- [Exercise requirements] The response has to be every entry, printed word for word.

Data for this task Block Start

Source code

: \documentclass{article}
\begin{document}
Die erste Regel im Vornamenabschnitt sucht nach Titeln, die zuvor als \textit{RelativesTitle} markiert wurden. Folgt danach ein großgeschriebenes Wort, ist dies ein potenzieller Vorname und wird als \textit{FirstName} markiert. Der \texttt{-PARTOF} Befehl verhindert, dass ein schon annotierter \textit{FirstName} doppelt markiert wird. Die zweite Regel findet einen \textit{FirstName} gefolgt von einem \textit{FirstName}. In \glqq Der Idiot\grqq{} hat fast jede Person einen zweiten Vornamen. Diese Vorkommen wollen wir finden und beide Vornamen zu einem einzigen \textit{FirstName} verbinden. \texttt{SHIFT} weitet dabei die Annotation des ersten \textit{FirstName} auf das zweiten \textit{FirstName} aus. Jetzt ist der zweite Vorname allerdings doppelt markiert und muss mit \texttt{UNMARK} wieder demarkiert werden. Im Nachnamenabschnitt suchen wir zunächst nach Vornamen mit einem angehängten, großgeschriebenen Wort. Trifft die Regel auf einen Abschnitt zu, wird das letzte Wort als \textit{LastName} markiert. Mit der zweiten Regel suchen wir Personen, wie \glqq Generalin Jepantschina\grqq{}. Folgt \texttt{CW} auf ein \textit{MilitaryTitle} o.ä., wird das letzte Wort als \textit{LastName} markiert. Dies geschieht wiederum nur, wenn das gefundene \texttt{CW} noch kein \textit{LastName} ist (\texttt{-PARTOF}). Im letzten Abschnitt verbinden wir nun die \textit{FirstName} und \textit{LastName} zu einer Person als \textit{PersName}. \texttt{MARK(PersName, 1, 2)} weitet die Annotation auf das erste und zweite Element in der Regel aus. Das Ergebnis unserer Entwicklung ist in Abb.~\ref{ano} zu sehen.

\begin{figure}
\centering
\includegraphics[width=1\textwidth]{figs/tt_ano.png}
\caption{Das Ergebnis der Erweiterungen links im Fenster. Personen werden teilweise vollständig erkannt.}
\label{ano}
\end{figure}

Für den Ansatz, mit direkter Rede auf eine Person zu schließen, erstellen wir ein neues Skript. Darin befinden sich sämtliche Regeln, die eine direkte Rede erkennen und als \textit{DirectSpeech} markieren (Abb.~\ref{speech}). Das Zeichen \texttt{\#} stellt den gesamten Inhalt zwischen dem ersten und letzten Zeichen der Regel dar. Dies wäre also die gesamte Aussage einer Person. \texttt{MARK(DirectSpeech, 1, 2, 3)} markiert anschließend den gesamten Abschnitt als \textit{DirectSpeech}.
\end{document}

Data for this task Block End

- [Solved problem]
Source code

: \documentclass{article}
\begin{document}
Die erste Regel im Vornamenabschnitt sucht nach Titeln, die zuvor als \textit{RelativesTitle} markiert wurden. Folgt danach ein großgeschriebenes Wort, ist dies ein potenzieller Vorname und wird als \textit{FirstName} markiert. Der \texttt{-PARTOF} Befehl verhindert, dass ein schon annotierter \textit{FirstName} doppelt markiert wird. Die zweite Regel findet einen \textit{FirstName} gefolgt von einem \textit{FirstName}. In \glqq Der Idiot\grqq{} hat fast jede Person einen zweiten Vornamen. Diese Vorkommen wollen wir finden und beide Vornamen zu einem einzigen \textit{FirstName} verbinden. \texttt{SHIFT} weitet dabei die Annotation des ersten \textit{FirstName} auf das zweiten \textit{FirstName} aus. Jetzt ist der zweite Vorname allerdings doppelt markiert und muss mit \texttt{UNMARK} wieder demarkiert werden. Im Nachnamenabschnitt suchen wir zunächst nach Vornamen mit einem angehängten, großgeschriebenen Wort. Trifft die Regel auf einen Abschnitt zu, wird das letzte Wort als \textit{LastName} markiert. Mit der zweiten Regel suchen wir Personen, wie \glqq Generalin Jepantschina\grqq{}. Folgt \texttt{CW} auf ein \textit{MilitaryTitle} o.ä., wird das letzte Wort als \textit{LastName} markiert. Dies geschieht wiederum nur, wenn das gefundene \texttt{CW} noch kein \textit{LastName} ist (\texttt{-PARTOF}). Im letzten Abschnitt verbinden wir nun die \textit{FirstName} und \textit{LastName} zu einer Person als \textit{PersName}. \texttt{MARK(PersName, 1, 2)} weitet die Annotation auf das erste und zweite Element in der Regel aus. Das Ergebnis unserer Entwicklung ist in Abb.~\ref{ano} zu sehen.

\begin{figure}
\centering
\includegraphics[width=1\textwidth]{figs/tt_ano.png}
\caption{Das Ergebnis der Erweiterungen links im Fenster. Personen werden teilweise vollständig erkannt.}
\label{ano}
\end{figure}

Für den Ansatz, mit direkter Rede auf eine Person zu schließen, erstellen wir ein neues Skript. Darin befinden sich sämtliche Regeln, die eine direkte Rede erkennen und als \textit{DirectSpeech} markieren (Abb.~\ref{speech}). Das Zeichen \texttt{\#} stellt den gesamten Inhalt zwischen dem ersten und letzten Zeichen der Regel dar. Dies wäre also die gesamte Aussage einer Person. \texttt{MARK(DirectSpeech, 1, 2, 3)} markiert anschließend den gesamten Abschnitt als \textit{DirectSpeech}.
\end{document}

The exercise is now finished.